┏━━

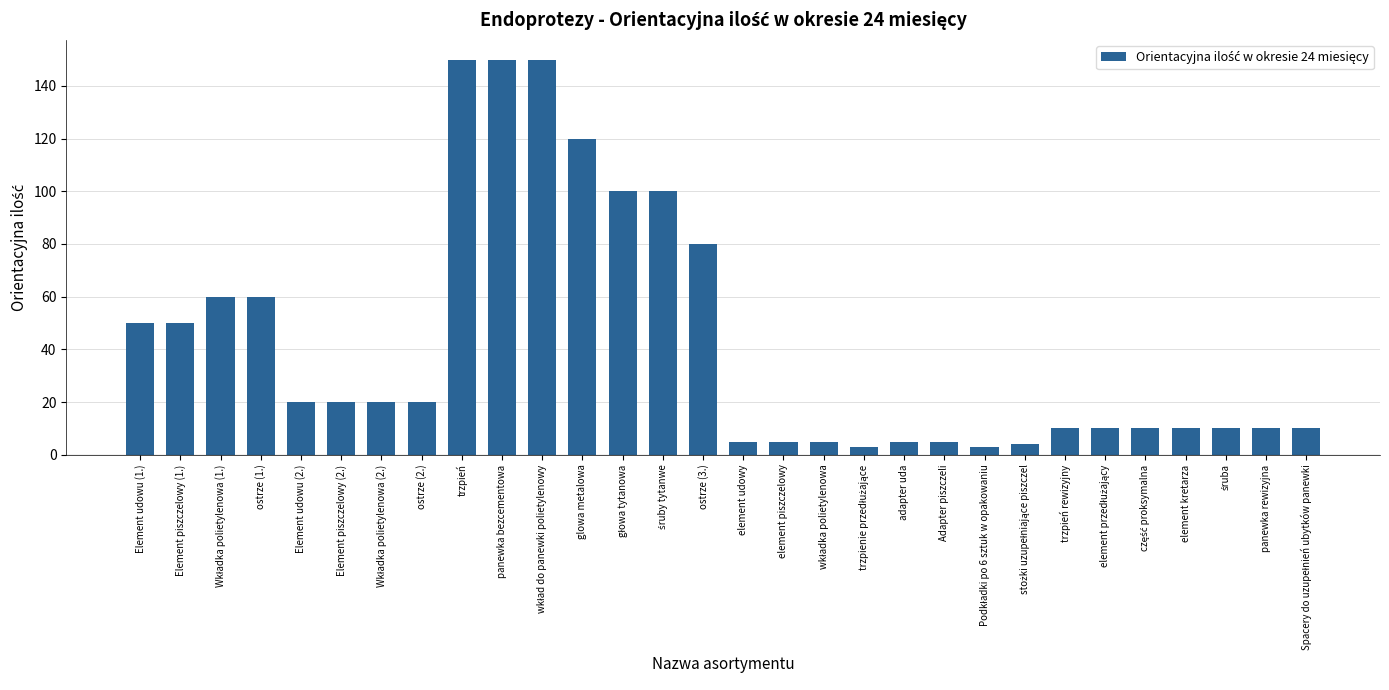

What is the label of the 16th bar from the left?

element udowy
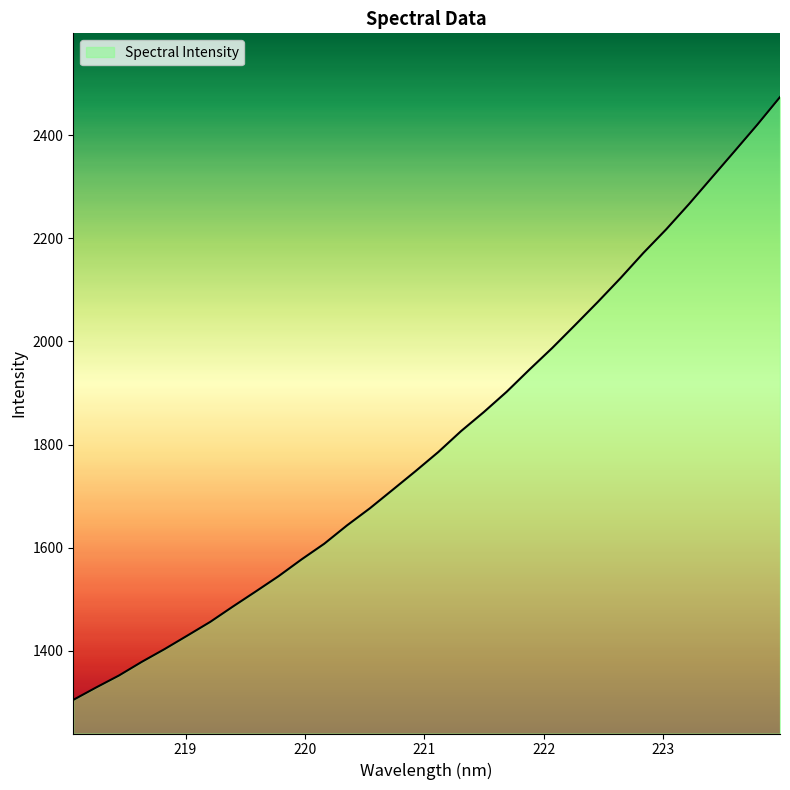

What is the minimum value shown in the chart?

1304.4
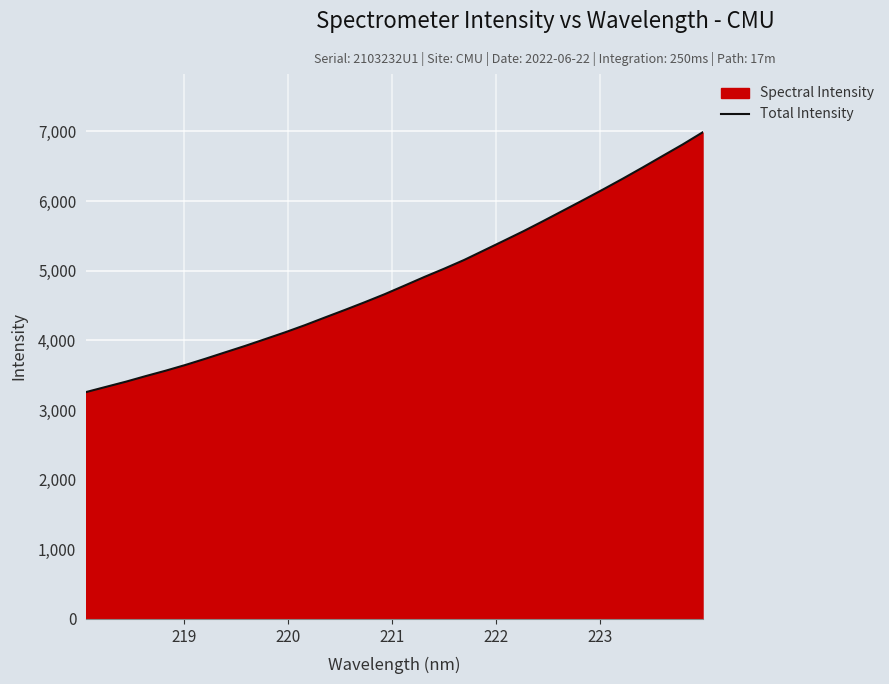

What is the greatest value displayed?

6986.1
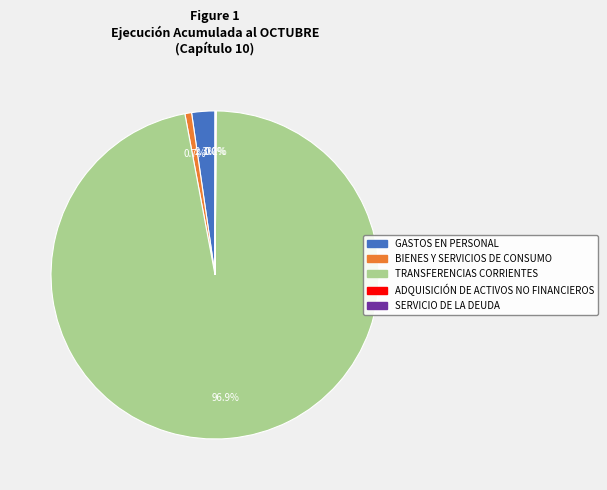

What percentage is NOT represented by TRANSFERENCIAS CORRIENTES?

3.1%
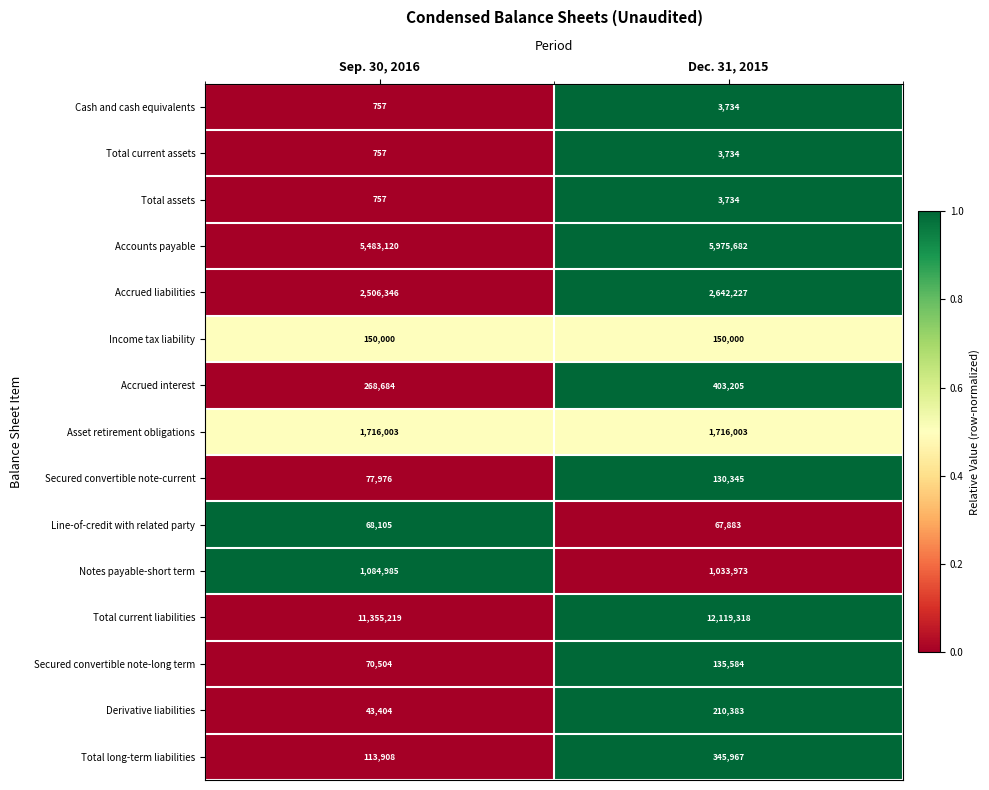

Where is Accrued liabilities nearest to the value 2574286?

Sep. 30, 2016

┗━━

* **About this task**: Copy all of the lines above verbatim, leaving out the pictures.

* **Exercise result**:
What is the label of the 16th bar from the left?

element udowy

What is the minimum value shown in the chart?

1304.4

What is the greatest value displayed?

6986.1

What percentage is NOT represented by TRANSFERENCIAS CORRIENTES?

3.1%

Where is Accrued liabilities nearest to the value 2574286?

Sep. 30, 2016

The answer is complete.